Much of the debt is owned by those new homies of international finance, the Communist Chinese.
There is no wiggle room on this issue, the numbers are right there. I would hang that issue around Obama’s neck and hammer it mercilessly – The Debt President.
The slogan? You could use the above – The Debt President. But even better, I think, would be to use the rate at which the federal debt is increasing - $49,000 a second. It’s a horrifying number when you confront it. $49,000 a second would become the rallying cry - the tip of the positioning arrow.
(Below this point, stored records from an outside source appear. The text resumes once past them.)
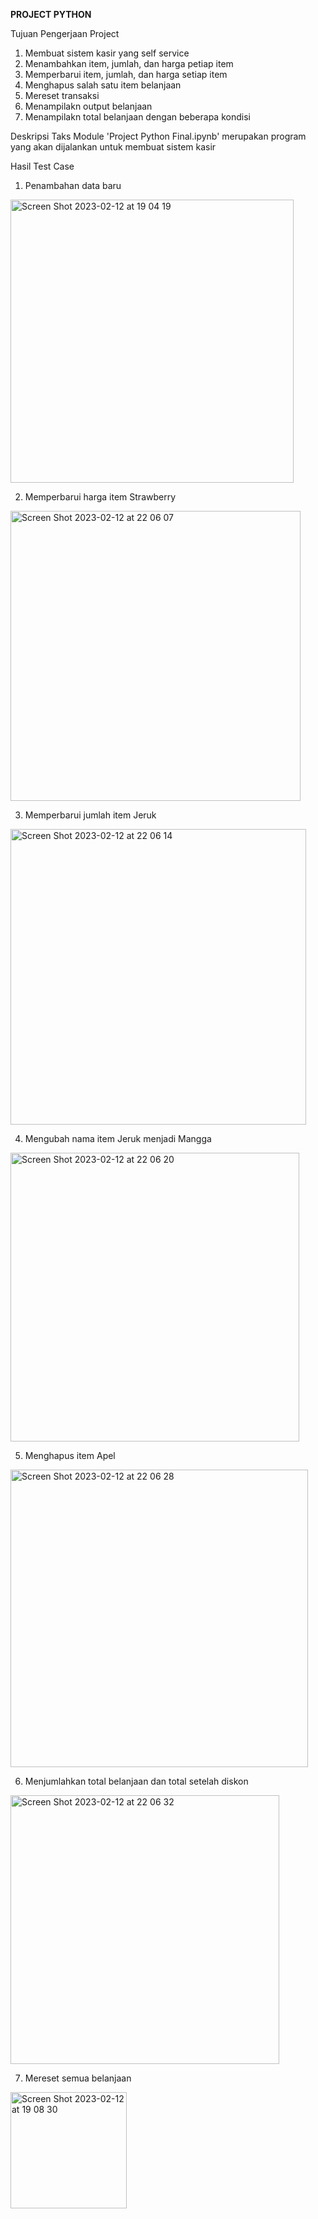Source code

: **PROJECT PYTHON**

Tujuan Pengerjaan Project
1. Membuat sistem kasir yang self service
2. Menambahkan item, jumlah, dan harga petiap item
3. Memperbarui item, jumlah, dan harga setiap item
4. Menghapus salah satu item belanjaan
5. Mereset transaksi
6. Menampilakn output belanjaan
7. Menampilakn total belanjaan dengan beberapa kondisi  

Deskripsi Taks
Module 'Project Python Final.ipynb' merupakan program yang akan dijalankan untuk membuat sistem kasir  

Hasil Test Case
1. Penambahan data baru
<img width="453" alt="Screen Shot 2023-02-12 at 19 04 19" src="https://user-images.githubusercontent.com/119685518/218310539-28c72124-9900-4d91-a05a-224245c145c7.png">

2. Memperbarui harga item Strawberry
<img width="464" alt="Screen Shot 2023-02-12 at 22 06 07" src="https://user-images.githubusercontent.com/119685518/218319083-b7b4ec93-ac6a-49b1-bb86-de88c99c66e9.png">


3. Memperbarui jumlah item Jeruk
<img width="473" alt="Screen Shot 2023-02-12 at 22 06 14" src="https://user-images.githubusercontent.com/119685518/218319108-452b4410-ddb5-4841-8884-a4449e78e210.png">


4. Mengubah nama item Jeruk menjadi Mangga
<img width="462" alt="Screen Shot 2023-02-12 at 22 06 20" src="https://user-images.githubusercontent.com/119685518/218319125-56e75ed2-b29f-4159-a194-82325bcc7447.png">


5. Menghapus item Apel
<img width="476" alt="Screen Shot 2023-02-12 at 22 06 28" src="https://user-images.githubusercontent.com/119685518/218319132-3e6d8c24-29aa-4300-8ae1-19d02706c3a2.png">


6. Menjumlahkan total belanjaan dan total setelah diskon
<img width="430" alt="Screen Shot 2023-02-12 at 22 06 32" src="https://user-images.githubusercontent.com/119685518/218319144-f6dffd77-5f22-4849-ac18-e8ff71c01a51.png">


7. Mereset semua belanjaan
<img width="186" alt="Screen Shot 2023-02-12 at 19 08 30" src="https://user-images.githubusercontent.com/119685518/218310762-4ea659ea-0ea8-4c09-9840-9440d580e0d0.png">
And I would drive it into the mind of the public with a jackhammer PR campaign that was dressed up with an appropriately surveyed image.
The supporting data; the fact that U.S. government debt has been downgraded for the first time in our history, how the debt makes us vulnerable in foreign affairs and world trade, affecting American jobs, the cost of the interest on the debt alone (half a trillion a year) and on and on.
Of course, other issues would need to be discussed and positions communicated, but this is how the Romney campaign could Swift Boat Obama. Will they? So far the Romney campaign has shown no understanding of marketing techniques involved here.
There are 90 days to go before the election. We’ll see if either campaign develops a viable positioning strategy. So far, they are… missing the boat.